Microtubule +TIP protein EB1 binds to GTP and undergoes dissociation from dimer to monomer on binding GTP.

Biochemistry 2014 Sep 21;53(34):5551-7. Epub 2014 Aug 21.

School of Biology, Indian Institute of Science Education and Research, Thiruvananthapuram , CET Campus, Thiruvananthapuram, Kerala 695016, India.

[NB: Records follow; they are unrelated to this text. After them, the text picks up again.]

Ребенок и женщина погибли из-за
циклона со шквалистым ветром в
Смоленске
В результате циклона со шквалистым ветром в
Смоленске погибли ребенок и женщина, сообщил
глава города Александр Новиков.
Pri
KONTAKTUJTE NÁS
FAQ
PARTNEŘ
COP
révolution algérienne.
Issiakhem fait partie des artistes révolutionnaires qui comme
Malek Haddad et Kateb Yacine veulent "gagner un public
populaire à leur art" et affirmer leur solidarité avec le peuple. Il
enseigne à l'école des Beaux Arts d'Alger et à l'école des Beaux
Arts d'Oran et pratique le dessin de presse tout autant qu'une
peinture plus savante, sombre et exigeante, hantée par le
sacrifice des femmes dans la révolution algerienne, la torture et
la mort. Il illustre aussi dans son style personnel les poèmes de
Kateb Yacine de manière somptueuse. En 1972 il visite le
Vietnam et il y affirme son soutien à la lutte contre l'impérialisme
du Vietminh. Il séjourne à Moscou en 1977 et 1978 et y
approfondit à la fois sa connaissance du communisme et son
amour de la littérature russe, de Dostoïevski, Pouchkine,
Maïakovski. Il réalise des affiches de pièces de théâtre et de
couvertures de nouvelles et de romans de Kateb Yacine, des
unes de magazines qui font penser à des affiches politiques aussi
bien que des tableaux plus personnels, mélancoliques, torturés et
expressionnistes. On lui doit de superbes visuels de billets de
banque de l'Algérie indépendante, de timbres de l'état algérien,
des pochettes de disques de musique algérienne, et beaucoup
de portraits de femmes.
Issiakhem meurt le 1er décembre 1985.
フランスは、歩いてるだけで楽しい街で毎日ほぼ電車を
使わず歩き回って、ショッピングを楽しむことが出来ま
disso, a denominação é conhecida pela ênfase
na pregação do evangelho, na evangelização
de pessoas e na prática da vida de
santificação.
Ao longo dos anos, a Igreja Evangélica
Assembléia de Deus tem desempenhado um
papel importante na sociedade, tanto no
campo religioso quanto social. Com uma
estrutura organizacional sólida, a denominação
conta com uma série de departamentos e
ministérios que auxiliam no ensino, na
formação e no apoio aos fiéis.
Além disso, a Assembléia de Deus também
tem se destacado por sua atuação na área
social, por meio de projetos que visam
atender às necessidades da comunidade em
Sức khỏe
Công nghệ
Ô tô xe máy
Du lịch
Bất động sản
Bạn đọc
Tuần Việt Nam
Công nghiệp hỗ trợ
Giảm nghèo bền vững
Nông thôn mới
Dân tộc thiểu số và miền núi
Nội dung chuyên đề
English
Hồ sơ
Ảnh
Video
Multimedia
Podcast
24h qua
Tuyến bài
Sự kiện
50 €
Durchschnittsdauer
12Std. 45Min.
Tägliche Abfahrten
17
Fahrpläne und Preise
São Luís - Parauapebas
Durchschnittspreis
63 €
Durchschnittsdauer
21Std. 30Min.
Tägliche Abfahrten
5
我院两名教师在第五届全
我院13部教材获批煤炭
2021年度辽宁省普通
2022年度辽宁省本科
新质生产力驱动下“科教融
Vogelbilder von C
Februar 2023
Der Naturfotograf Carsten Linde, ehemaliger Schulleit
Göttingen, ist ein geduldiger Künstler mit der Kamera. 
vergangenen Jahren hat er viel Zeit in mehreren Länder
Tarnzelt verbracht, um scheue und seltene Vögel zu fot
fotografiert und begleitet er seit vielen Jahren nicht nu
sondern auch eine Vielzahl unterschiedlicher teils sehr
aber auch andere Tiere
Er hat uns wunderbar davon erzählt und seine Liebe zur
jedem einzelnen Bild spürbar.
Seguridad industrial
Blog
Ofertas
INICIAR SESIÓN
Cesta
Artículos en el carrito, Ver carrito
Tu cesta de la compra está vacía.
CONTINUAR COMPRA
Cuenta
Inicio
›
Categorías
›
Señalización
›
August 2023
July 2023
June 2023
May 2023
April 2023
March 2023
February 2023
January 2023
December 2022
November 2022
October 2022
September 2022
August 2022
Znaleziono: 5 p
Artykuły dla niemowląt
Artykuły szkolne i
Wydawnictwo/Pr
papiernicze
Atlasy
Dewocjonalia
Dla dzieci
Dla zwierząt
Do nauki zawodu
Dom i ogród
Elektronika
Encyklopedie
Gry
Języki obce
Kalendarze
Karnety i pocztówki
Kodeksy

The +TIP protein EB1 autonomously tracks the growing plus end of microtubules and regulates plus-end dynamics. Previous studies have indicated that EB1 can recognize GTP-bound tubulin structures at the plus end, and it localizes on the microtubule surface at a site close to the exchangeable GTP-binding site of tubulin. Although the GTP-dependent structural change in tubulin has been demonstrated to be a critical determinant for recognition of plus ends by EB1, the effect of GTP on the structure of EB1 has remained unclear. Here, we have used spectroscopic, calorimetric, and biochemical methods to analyze the effect of GTP on EB1 in vitro. Isothermal titration calorimetry and tryptophan fluorescence quenching experiments demonstrated that EB1 binds to GTP with a dissociation constant ~30 μM. Circular dichroism measurements showed that EB1 undergoes changes in its secondary structure on binding GTP. Size-exclusion chromatography and urea-induced unfolding analyses revealed that GTP binding induces dissociation of the EB1 dimer to monomers. Size-exclusion chromatography followed by biochemical analysis further determined that EB1-GTP binding involves association of approximately one molecule of GTP per EB1 monomer. The results reveal a hitherto unknown GTP-dependent mechanism of dimer-to-monomer transition in EB1 and further implicate its possible role in regulating the stability of the EB1 dimer vs monomer as well as plus-end regulation in cells.